> [Alıntı]
Değerli basın emekçileri.
Hepiniz hoş geldiniz.
Ülkemizdeki işçi sorunlarının büyük bir sarmal haline geldiği kötü ve zorlu dönemlerden geçiyoruz.
Genel merkez yöneticilerinin görmezden geldiği, kendisine bağlı üyelerinin sömürüldüğü, susturulduğu, sindirildiği bir dönem yaşıyoruz.
Gerek maddi, gerek sosyal olarak ezildiği bir dönem hem de.
Alın teri ve emeğinden başka bir şeyleri olmayan işçileri,
çerçeve toplu sözleşmelere mahkum eden, mecbur bırakan bir sendikal anlayışın,130 bine ulaşmış üyelerin sorunlarına karşılık verebilme kabiliyetleri kalmamıştır.
Günün koşullarına cevap veremeyen, bu çağın gerisinde kalmış anlayışın artık değişim ve dönüşüm zamanı gelmiştir.

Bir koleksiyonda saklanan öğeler

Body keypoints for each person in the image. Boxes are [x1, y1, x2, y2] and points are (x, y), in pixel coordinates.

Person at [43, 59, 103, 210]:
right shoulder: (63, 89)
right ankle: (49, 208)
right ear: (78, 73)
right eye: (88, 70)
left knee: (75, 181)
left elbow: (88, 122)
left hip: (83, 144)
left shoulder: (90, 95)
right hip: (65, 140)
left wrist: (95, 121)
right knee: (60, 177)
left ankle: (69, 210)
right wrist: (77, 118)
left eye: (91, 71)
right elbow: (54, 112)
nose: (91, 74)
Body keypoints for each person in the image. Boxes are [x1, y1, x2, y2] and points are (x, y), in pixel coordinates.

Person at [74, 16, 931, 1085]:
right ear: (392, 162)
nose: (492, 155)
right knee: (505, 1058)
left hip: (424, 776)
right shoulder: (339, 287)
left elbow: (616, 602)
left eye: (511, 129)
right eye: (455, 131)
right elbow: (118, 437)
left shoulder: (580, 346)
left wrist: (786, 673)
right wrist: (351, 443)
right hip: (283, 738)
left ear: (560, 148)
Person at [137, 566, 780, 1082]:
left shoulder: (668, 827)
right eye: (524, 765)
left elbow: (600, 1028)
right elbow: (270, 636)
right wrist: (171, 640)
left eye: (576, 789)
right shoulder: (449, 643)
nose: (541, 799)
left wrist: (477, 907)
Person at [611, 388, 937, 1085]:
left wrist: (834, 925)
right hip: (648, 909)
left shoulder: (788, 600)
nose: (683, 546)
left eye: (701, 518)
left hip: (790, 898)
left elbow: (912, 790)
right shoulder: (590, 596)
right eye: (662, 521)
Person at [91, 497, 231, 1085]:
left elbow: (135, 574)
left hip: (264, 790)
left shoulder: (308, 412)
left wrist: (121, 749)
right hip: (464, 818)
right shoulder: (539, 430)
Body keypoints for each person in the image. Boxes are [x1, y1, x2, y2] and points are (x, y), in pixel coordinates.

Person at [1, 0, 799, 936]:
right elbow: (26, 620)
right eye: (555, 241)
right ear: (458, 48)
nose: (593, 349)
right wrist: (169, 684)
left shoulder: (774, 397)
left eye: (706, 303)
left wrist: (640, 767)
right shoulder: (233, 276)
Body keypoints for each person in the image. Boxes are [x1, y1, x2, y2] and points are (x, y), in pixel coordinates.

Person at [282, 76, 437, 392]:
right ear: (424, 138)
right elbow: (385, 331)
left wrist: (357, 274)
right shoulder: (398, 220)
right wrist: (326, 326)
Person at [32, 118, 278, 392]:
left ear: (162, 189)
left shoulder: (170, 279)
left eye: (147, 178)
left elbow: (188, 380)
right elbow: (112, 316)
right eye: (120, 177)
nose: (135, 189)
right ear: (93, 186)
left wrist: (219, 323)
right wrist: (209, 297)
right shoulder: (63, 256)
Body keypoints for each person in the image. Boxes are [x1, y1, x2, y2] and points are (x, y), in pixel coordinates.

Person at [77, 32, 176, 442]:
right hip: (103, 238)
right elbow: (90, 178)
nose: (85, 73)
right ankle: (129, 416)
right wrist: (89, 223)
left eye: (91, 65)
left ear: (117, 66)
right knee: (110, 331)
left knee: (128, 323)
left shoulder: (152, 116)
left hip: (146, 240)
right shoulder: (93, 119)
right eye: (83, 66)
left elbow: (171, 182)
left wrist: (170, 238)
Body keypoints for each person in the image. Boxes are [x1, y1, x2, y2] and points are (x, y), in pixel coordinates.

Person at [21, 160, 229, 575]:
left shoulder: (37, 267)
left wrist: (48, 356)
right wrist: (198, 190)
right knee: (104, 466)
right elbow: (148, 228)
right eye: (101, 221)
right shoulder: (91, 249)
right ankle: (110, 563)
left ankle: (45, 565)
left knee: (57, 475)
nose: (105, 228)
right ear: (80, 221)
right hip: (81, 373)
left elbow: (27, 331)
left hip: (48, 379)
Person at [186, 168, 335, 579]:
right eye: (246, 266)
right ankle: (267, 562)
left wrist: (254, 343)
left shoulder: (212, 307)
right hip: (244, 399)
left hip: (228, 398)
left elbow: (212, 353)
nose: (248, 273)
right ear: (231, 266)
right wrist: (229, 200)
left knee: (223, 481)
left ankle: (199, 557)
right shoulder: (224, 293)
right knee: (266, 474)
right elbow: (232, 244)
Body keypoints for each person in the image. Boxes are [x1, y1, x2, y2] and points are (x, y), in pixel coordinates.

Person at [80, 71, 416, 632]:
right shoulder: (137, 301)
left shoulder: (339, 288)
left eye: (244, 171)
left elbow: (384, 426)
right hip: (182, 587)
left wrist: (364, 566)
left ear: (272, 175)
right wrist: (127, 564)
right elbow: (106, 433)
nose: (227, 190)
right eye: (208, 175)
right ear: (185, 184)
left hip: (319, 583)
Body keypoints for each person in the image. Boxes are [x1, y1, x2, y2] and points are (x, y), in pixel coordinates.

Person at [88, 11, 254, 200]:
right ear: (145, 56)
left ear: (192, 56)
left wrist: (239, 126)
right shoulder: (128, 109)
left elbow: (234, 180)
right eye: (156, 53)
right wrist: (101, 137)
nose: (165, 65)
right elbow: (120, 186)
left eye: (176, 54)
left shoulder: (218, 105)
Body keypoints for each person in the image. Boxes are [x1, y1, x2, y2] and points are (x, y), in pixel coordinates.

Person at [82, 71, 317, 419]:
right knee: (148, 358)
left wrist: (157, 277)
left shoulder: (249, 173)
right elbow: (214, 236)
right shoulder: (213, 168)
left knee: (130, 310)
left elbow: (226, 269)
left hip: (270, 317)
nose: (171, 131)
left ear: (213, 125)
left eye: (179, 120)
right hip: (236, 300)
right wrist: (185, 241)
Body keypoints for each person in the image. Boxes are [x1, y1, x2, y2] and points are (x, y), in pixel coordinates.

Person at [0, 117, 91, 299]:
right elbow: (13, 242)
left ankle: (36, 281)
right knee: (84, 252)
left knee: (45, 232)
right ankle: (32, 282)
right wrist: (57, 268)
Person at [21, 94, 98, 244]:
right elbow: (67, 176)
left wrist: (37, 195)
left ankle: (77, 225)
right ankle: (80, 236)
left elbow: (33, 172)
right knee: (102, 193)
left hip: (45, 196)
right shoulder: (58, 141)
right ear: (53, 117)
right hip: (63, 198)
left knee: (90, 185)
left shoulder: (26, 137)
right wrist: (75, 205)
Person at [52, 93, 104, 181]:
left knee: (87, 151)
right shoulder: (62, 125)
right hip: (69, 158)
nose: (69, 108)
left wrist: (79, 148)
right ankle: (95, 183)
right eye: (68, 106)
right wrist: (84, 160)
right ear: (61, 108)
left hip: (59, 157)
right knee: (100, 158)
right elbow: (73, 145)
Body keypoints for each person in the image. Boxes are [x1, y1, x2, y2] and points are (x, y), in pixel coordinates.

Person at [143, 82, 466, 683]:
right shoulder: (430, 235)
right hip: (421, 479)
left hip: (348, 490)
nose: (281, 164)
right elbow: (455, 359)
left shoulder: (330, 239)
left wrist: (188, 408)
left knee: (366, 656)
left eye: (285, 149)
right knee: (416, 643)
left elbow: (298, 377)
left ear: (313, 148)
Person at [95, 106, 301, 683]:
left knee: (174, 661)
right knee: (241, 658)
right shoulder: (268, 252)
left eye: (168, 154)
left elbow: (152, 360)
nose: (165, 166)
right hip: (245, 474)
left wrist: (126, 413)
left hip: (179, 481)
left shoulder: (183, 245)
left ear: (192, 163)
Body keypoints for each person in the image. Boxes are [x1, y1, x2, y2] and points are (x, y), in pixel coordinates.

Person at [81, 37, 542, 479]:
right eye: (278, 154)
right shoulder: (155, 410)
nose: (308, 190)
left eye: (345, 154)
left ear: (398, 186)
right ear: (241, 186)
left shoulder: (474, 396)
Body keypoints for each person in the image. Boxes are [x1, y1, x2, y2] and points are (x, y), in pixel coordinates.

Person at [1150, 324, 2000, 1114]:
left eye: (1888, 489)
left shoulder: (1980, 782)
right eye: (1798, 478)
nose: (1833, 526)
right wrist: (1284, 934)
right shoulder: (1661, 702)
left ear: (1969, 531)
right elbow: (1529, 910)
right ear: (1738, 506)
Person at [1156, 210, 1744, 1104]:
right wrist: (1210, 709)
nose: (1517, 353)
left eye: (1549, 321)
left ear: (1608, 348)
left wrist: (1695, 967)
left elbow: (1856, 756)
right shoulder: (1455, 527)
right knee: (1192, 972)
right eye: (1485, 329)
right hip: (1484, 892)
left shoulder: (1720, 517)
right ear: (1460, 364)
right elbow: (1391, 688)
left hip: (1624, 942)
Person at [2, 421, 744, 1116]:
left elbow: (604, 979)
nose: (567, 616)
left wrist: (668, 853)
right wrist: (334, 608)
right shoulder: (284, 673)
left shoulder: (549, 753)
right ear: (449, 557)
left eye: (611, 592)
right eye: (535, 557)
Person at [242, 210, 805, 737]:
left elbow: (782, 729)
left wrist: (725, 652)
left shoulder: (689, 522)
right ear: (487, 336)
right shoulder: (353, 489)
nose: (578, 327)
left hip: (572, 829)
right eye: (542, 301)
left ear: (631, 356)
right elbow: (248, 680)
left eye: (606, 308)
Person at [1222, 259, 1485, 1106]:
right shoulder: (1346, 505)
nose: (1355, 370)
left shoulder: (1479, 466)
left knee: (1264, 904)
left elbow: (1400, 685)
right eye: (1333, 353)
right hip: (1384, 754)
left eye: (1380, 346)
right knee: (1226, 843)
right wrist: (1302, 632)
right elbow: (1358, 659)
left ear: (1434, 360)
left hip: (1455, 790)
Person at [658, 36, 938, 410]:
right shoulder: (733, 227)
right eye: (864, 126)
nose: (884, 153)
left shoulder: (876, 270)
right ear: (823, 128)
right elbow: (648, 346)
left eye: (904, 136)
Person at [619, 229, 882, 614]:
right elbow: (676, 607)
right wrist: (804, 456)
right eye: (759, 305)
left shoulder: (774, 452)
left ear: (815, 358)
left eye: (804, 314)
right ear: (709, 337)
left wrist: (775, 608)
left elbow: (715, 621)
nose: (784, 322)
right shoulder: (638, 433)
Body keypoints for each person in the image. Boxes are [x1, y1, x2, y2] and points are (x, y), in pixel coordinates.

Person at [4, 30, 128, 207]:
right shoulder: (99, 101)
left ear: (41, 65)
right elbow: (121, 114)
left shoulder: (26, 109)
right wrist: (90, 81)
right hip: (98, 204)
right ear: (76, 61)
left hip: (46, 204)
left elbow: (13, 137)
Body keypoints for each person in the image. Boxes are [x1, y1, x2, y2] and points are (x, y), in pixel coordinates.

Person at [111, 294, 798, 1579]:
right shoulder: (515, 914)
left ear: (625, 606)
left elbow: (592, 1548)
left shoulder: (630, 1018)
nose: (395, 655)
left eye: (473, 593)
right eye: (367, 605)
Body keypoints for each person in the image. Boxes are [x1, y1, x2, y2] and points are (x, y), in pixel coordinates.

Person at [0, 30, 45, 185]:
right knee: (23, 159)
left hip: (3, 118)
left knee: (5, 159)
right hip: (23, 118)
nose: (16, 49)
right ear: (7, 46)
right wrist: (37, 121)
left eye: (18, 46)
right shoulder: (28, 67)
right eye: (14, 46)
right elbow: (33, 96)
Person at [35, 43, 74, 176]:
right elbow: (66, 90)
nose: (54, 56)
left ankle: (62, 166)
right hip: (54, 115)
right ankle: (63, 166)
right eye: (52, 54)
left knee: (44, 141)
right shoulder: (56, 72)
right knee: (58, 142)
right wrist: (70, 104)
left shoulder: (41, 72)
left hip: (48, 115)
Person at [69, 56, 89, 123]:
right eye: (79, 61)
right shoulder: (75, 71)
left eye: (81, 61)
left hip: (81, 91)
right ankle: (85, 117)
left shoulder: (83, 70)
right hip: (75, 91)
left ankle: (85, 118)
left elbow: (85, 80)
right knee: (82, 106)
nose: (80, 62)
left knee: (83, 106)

> [Görev 1]
Alıntıya göre aşağıdaki soruları yanıtlayın.
(a) İşçi sorunlarının ülkede neye dönüştüğü söyleniyor?
(b) Üyelerin sömürüldüğü dönemi hangi yöneticilerin görmezden geldiği belirtiliyor?
(c) Üye sayısının kaça ulaştığı yazıyor?
> [Görev 2]
Alıntının "Hepiniz hoş geldiniz." sözleriyle başlayıp "bir dönem yaşıyoruz." sözlerine kadar süren bölümünü kelimesi kelimesine aktarın.
Girdiler, alıntıdan bağımsız ayrı bir malzemedir.

> [Beklenen çıktı 1]
(a) Büyük bir sarmala.
(b) Genel merkez yöneticilerinin.
(c) 130 bine.

> [Beklenen çıktı 2]
Hepiniz hoş geldiniz.
Ülkemizdeki işçi sorunlarının büyük bir sarmal haline geldiği kötü ve zorlu dönemlerden geçiyoruz.
Genel merkez yöneticilerinin görmezden geldiği, kendisine bağlı üyelerinin sömürüldüğü, susturulduğu, sindirildiği bir dönem yaşıyoruz.